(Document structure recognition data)
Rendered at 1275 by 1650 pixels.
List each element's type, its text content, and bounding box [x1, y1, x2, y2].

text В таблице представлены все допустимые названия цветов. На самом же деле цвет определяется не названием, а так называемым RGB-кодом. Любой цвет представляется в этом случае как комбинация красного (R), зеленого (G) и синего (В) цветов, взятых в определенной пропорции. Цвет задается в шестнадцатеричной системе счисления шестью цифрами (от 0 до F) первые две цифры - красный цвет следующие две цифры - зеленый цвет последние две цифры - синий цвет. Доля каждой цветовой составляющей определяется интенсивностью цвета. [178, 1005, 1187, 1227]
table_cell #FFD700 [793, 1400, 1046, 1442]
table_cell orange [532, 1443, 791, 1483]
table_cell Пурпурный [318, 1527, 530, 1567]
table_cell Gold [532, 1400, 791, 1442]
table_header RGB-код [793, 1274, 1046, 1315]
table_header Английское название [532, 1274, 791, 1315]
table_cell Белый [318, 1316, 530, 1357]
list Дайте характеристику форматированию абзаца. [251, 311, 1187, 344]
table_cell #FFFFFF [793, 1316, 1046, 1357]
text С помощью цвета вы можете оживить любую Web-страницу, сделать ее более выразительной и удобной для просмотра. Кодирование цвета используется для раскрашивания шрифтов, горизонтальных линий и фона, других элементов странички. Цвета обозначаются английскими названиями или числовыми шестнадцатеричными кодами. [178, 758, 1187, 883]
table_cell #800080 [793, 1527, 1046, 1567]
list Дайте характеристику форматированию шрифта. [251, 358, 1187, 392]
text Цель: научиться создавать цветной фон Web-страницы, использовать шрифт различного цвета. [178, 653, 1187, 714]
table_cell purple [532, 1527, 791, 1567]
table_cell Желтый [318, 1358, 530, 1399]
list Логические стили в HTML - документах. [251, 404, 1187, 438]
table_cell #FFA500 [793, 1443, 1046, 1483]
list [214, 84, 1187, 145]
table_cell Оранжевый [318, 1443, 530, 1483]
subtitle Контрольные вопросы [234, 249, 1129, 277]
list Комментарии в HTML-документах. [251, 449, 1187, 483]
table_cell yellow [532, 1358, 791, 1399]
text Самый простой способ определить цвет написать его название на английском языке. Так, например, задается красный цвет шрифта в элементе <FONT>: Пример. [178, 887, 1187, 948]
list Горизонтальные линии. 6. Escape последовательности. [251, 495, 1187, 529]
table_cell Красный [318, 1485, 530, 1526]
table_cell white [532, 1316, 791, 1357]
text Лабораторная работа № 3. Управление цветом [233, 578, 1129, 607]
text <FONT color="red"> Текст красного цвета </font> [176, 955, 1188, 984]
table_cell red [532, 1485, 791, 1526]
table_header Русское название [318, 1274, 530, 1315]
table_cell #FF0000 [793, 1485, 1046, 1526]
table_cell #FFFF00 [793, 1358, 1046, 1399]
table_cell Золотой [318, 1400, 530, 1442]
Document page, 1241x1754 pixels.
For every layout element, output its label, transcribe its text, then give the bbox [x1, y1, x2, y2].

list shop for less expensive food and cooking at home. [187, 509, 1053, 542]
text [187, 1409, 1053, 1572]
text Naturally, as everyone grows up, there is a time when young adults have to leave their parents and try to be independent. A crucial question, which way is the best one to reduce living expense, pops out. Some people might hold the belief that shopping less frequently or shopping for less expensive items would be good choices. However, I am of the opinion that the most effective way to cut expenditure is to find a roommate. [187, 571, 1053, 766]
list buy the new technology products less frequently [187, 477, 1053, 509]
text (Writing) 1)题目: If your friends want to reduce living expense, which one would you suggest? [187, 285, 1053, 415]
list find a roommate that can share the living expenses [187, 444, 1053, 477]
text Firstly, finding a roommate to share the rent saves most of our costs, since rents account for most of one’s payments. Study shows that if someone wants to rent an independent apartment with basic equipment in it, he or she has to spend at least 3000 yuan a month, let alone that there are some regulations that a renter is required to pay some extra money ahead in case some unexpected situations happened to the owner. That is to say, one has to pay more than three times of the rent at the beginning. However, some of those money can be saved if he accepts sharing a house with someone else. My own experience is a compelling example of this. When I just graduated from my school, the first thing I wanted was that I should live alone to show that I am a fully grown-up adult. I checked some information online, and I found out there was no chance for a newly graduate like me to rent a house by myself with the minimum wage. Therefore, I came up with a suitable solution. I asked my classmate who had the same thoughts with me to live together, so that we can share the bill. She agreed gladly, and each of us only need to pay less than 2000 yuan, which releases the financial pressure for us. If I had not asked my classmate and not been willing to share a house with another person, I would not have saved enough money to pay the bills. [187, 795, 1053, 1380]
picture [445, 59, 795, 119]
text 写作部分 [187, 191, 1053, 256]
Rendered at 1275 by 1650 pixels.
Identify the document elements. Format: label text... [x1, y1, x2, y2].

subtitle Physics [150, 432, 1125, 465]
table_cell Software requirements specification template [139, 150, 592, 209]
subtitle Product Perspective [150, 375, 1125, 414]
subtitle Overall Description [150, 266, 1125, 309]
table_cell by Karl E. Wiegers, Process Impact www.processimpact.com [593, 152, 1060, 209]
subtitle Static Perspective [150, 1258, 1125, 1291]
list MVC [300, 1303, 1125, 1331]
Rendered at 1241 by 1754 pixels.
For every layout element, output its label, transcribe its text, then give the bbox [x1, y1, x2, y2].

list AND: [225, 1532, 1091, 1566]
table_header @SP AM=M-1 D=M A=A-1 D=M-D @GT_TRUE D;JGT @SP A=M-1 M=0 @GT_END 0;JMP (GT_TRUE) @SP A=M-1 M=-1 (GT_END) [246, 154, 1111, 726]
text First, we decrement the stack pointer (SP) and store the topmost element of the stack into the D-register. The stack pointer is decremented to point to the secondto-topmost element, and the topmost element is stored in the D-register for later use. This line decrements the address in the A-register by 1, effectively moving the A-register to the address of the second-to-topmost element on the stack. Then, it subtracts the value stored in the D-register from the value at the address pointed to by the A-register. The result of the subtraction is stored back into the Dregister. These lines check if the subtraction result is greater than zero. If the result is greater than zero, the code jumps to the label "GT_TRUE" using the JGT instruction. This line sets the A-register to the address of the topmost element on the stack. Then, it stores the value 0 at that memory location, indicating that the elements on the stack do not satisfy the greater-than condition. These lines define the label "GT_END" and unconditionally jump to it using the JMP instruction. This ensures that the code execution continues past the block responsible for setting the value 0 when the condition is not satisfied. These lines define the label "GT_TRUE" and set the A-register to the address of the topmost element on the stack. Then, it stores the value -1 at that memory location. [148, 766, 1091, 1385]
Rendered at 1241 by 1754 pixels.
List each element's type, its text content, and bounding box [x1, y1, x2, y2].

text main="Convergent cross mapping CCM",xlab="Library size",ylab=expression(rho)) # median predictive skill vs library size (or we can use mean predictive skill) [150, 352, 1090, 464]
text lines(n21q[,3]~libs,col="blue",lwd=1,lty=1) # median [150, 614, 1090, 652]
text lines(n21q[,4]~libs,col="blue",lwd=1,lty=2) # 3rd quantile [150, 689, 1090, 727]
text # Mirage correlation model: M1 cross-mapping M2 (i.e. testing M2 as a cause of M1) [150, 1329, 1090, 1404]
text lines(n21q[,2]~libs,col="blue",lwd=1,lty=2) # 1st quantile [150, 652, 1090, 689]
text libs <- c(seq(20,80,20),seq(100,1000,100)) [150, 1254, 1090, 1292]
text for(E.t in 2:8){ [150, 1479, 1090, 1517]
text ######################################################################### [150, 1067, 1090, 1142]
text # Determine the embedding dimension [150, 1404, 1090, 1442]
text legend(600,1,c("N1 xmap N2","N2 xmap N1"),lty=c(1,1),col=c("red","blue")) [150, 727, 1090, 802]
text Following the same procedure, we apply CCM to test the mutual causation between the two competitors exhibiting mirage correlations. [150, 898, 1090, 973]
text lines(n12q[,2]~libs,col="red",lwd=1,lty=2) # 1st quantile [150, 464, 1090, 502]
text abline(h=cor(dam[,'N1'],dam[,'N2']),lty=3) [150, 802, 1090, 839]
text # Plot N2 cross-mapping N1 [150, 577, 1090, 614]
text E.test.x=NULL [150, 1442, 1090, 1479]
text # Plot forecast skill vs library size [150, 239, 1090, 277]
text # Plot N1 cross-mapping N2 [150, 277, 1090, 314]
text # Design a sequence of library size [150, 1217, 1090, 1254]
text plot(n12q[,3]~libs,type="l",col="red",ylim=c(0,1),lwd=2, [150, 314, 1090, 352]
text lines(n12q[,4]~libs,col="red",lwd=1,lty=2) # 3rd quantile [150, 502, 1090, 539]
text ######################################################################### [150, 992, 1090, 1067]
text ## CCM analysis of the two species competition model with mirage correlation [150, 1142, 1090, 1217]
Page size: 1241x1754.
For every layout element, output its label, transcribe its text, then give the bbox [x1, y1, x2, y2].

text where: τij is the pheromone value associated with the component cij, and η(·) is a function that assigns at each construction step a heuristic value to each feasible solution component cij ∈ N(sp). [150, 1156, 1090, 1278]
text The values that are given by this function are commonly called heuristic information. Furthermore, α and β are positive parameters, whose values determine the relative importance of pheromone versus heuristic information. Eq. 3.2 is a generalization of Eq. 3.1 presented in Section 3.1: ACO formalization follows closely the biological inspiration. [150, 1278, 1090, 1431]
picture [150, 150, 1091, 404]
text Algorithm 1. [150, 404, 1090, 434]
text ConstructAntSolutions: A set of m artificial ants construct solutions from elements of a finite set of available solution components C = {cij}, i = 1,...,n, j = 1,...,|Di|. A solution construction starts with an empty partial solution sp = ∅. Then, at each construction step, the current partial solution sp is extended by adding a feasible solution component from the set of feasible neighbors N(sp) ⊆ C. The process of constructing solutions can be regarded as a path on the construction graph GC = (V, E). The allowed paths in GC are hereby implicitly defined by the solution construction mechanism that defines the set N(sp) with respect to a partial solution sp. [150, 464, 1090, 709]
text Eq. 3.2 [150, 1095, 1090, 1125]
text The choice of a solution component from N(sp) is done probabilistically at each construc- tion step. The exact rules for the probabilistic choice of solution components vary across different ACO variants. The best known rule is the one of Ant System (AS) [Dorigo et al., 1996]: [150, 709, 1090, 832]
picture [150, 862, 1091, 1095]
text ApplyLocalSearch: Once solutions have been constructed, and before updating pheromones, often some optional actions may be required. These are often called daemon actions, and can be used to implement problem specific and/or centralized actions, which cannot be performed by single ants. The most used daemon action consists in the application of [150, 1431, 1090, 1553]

PROBLEM TO SOLVE ▸ Collect the lines of the data that carry the word "median".

TASK OUTPUT ▸
text main="Convergent cross mapping CCM",xlab="Library size",ylab=expression(rho)) # median predictive skill vs library size (or we can use mean predictive skill) [150, 352, 1090, 464]
text lines(n21q[,3]~libs,col="blue",lwd=1,lty=1) # median [150, 614, 1090, 652]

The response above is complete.